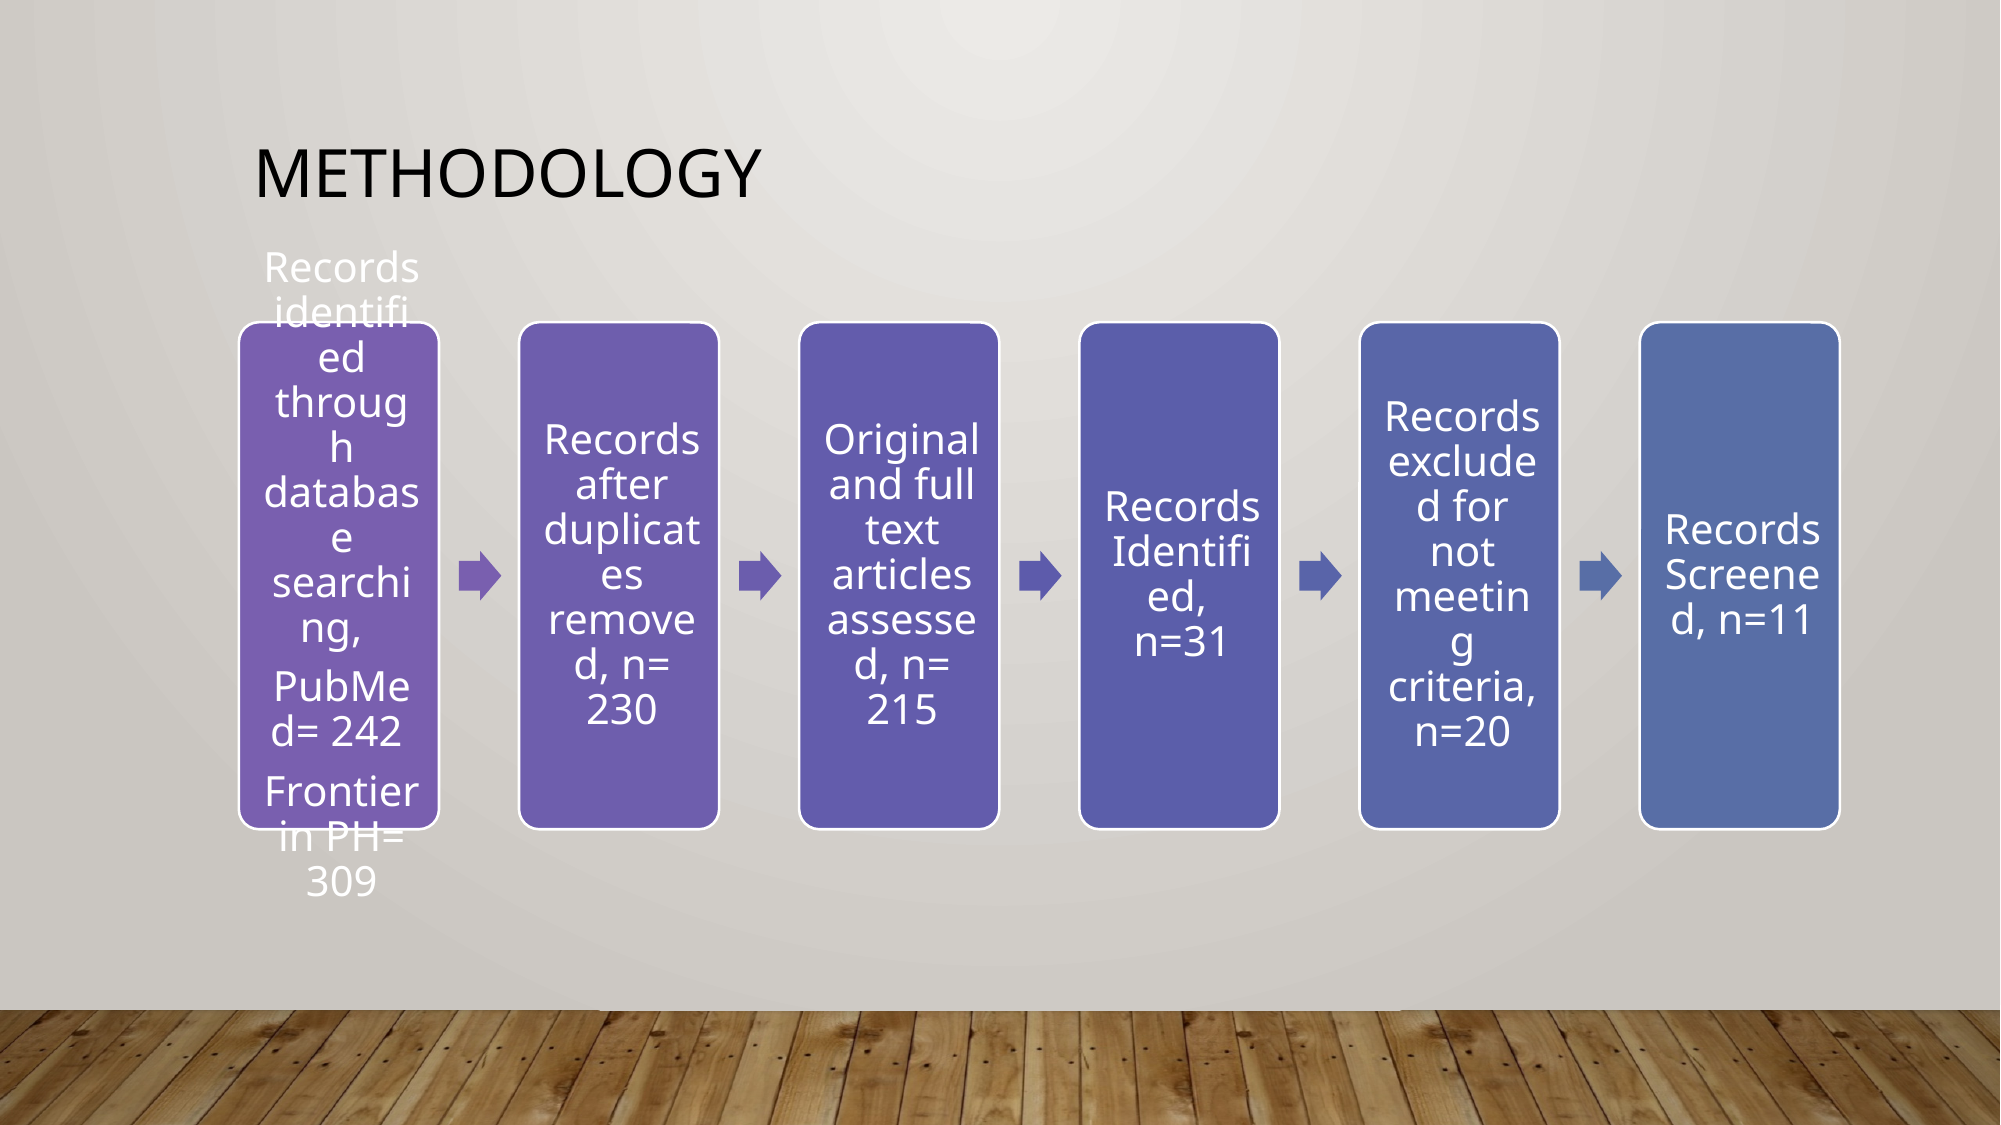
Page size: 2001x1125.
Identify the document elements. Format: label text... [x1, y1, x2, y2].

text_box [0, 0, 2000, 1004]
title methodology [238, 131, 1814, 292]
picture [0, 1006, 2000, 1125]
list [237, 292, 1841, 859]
————
- Instructions for the task
Could you reproduce the lines above, from the one that holds "Identify the document" through the last, exactly as they stand?

- Answer to this task
Identify the document elements. Format: label text... [x1, y1, x2, y2].

text_box [0, 0, 2000, 1004]
title methodology [238, 131, 1814, 292]
picture [0, 1006, 2000, 1125]
list [237, 292, 1841, 859]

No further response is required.